> [Activity]
Go through the material below, count the lines with the word "wrist", and reply with the count alone.

> [Records]
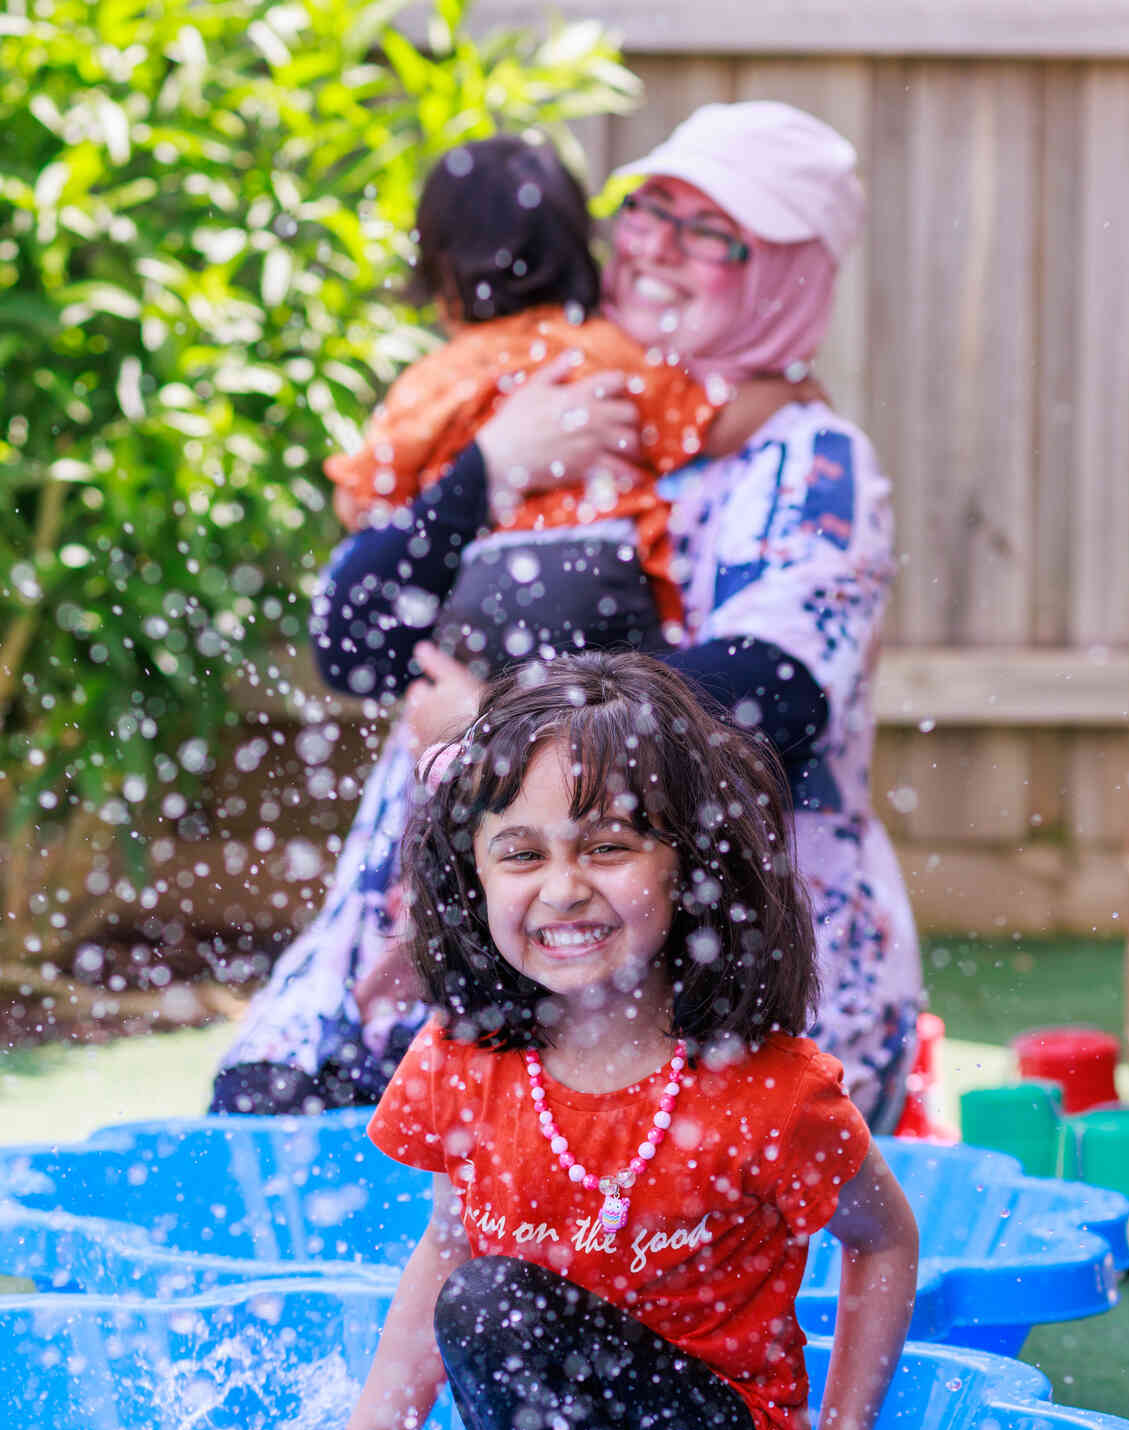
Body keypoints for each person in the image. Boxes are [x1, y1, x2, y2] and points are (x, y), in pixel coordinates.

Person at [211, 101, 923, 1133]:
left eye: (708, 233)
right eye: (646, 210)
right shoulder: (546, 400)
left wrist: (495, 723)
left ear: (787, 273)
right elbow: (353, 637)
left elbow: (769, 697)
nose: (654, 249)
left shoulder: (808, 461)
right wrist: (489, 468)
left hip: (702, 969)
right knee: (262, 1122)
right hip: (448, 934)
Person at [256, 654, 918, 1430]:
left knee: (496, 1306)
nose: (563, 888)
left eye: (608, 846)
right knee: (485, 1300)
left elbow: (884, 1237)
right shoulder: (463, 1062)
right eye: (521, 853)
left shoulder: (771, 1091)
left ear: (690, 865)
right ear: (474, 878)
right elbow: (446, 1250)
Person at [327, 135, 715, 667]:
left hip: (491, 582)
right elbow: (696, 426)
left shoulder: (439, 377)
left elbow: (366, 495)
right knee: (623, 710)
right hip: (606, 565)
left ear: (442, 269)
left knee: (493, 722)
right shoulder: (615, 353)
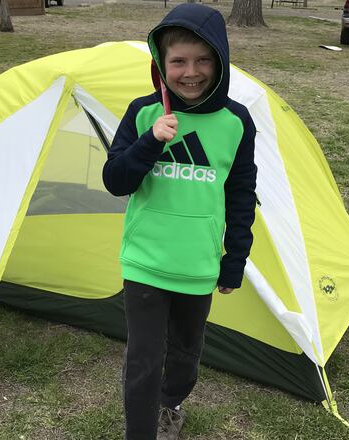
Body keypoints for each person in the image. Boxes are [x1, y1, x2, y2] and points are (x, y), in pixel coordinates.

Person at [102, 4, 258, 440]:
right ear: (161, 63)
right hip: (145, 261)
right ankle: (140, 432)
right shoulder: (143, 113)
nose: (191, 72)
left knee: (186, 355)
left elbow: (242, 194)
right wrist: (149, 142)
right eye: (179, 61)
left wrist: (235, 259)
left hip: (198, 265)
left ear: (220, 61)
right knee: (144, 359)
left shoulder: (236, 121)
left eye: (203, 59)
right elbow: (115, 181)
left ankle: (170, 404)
* * *
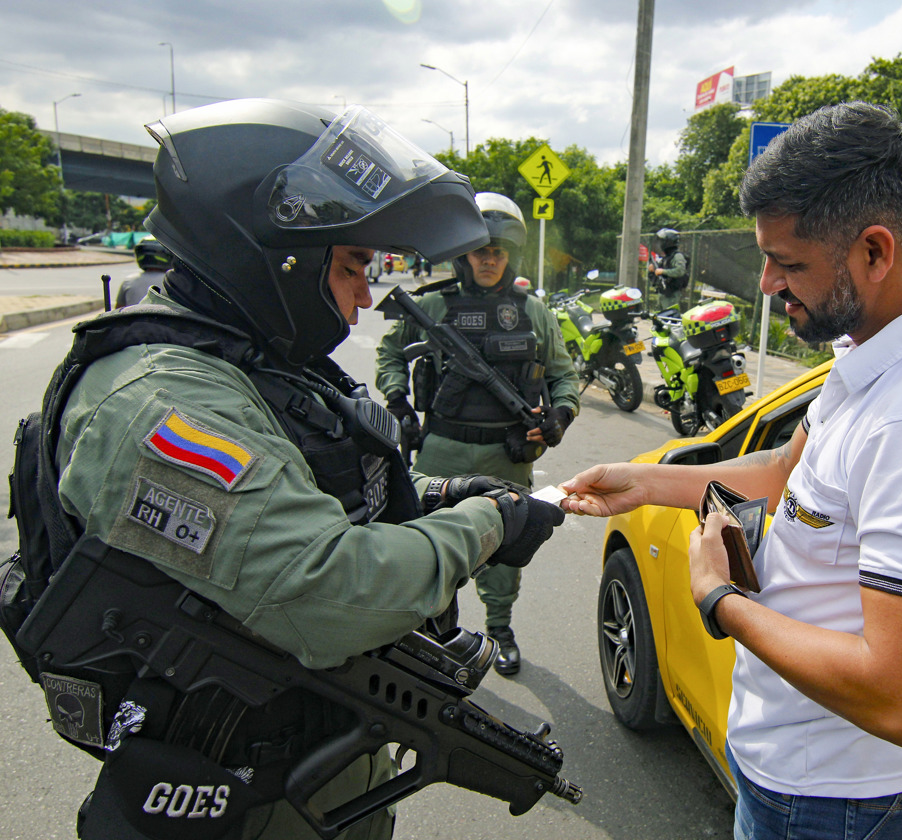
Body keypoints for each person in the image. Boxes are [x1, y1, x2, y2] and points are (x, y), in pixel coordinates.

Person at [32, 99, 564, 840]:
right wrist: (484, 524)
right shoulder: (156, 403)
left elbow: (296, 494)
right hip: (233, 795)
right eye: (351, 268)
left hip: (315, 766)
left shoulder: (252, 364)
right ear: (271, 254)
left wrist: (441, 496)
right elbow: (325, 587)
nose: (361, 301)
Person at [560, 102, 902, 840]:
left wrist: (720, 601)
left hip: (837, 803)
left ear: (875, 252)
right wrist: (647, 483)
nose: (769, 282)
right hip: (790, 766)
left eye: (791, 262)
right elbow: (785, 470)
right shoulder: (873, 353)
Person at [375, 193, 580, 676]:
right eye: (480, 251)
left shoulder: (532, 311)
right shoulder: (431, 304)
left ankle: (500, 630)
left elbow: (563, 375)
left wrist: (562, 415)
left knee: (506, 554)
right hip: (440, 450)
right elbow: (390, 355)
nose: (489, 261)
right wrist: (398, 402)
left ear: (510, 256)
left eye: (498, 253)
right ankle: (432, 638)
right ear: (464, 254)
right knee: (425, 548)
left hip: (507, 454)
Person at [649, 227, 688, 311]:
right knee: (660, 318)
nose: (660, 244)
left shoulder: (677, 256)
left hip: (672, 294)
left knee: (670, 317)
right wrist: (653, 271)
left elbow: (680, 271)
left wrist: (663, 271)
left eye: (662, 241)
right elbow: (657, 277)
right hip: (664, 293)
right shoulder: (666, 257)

> [Response for this exercise]
12